For the last 10 years, the end goal of EWAG has been to bring the voices of girls and young women to the forefront of decision-making in Europe. This year’s edition focused on how the COVID-19 pandemic is affecting girls’ rights. Through a series of online activities – an exchange with policy-makers from EU and AU, a panel discussion with EU Member States, an event with Netflix and European Commission Vice President Věra Jourová, and a Twitter Space event– EWAG Young Advocates had the opportunity to directly discuss with key decision-makers how the issues girls face should be addressed in the EU-AU Partnership and in the agenda of the AU-EU Summit, which is expected to take place in February 2022.

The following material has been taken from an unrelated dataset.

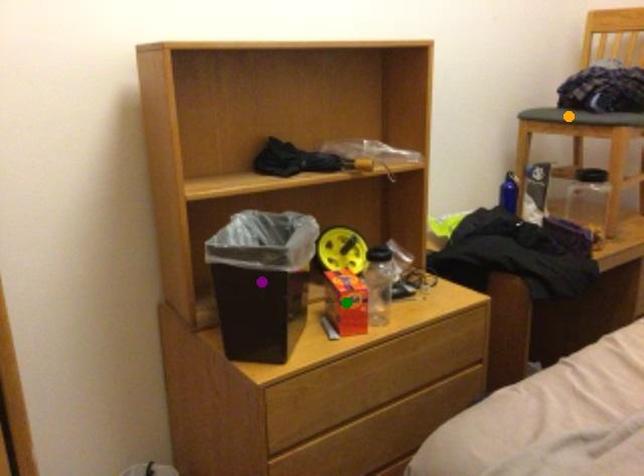
Order these from nearest to farthest:
green point, orange point, purple point

green point
purple point
orange point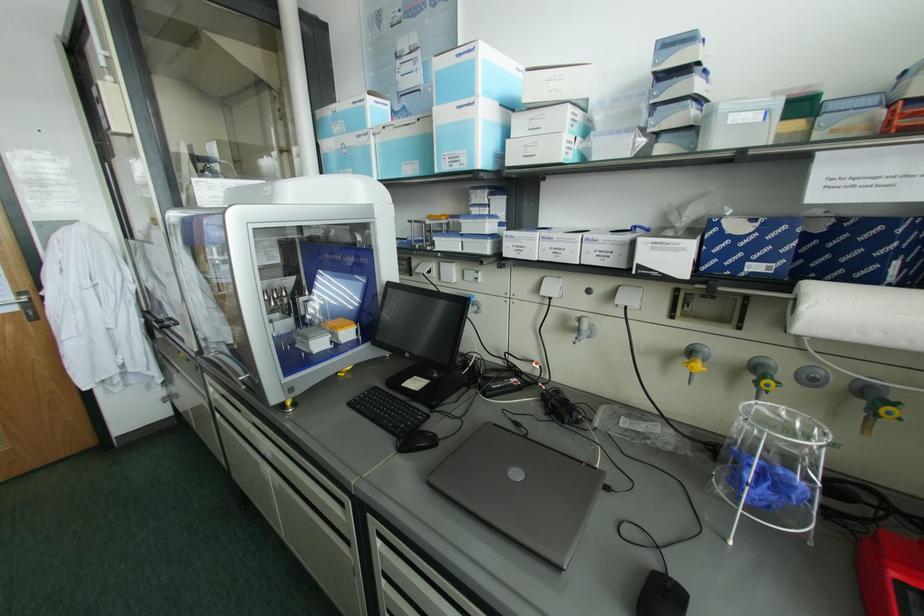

This year’s EWAG main team, Girls Unite (#GirlsUnite), presented 4 thematic pillars: violence and harmful practices, health and sexual and reproductive rights, education and economic empowerment, and girls’ participation and political empowerment. Our Youth Ambassadors Ana, Annelies, Laura, and Delphine had the opportunity to choose one or more topics, based on their area of expertise and interest, and built around powerful messages and key recommendations to make sure girls’ voices and needs will be at the heart of the Partnership between the two continents. Here are some insights from their exchange of views with policy-makers:
Delphine, 34, about girls’ health and sexual and reproductive rights:
‘Access to health care services is a fundamental human right, yet girls continue to be disproportionately affected by specific diseases more than men. Moreover, sexual and reproductive health rights are still taboo and the lack of basic products contributes to about 20% of girls’ absenteeism in schools affecting their education, health care, and overall self-esteem.’

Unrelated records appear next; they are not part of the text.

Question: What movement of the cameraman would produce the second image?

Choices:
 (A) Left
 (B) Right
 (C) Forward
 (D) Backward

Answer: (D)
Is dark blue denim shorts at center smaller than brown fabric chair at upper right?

Ana, 27, on education and economic empowerment:
‘Not only is the right to education and work a core basic human right but achieving full equality mainly benefits the whole economy and society in many different ways. Women’s participation in the labor market through access to (decent) work increases productivity, economic diversification, and income equality, amongst others.’
Laura, 32, on education and economic empowerment:
‘Covid has had a massive negative impact on girls’ access to education and on economic empowerment. At its peak, there were an estimated 250 million children from sub-Saharan Africa out of school due to closures. The Lost Potential Tracker shows that Covid alone is responsible for over 11.4 million children out of the 70 million failing to acquire basic literacy skills by their 10th birthday this year.’
Annelies, 26, about girls’ participation and political empowerment:
“In order to ensure that the voices of women and young girls are heard, we need them to become part of the decision-making process, increase their political presence, and therefore, we need to understand the experiences of young girls and women to create policies that address their needs.”
Annelies on violence and harmful practices:
‘Every girl has the right to live a life free from any form of violence and harm to growing up in a safe, peaceful, and enabling environment. But in many parts of the world, girls and young women still cannot exercise their rights. 4 in 10 women and girls in sub-Saharan Africa are married before the age of 18 and it is estimated that at least 200 million women from 31 countries are living with the consequences of FGM.’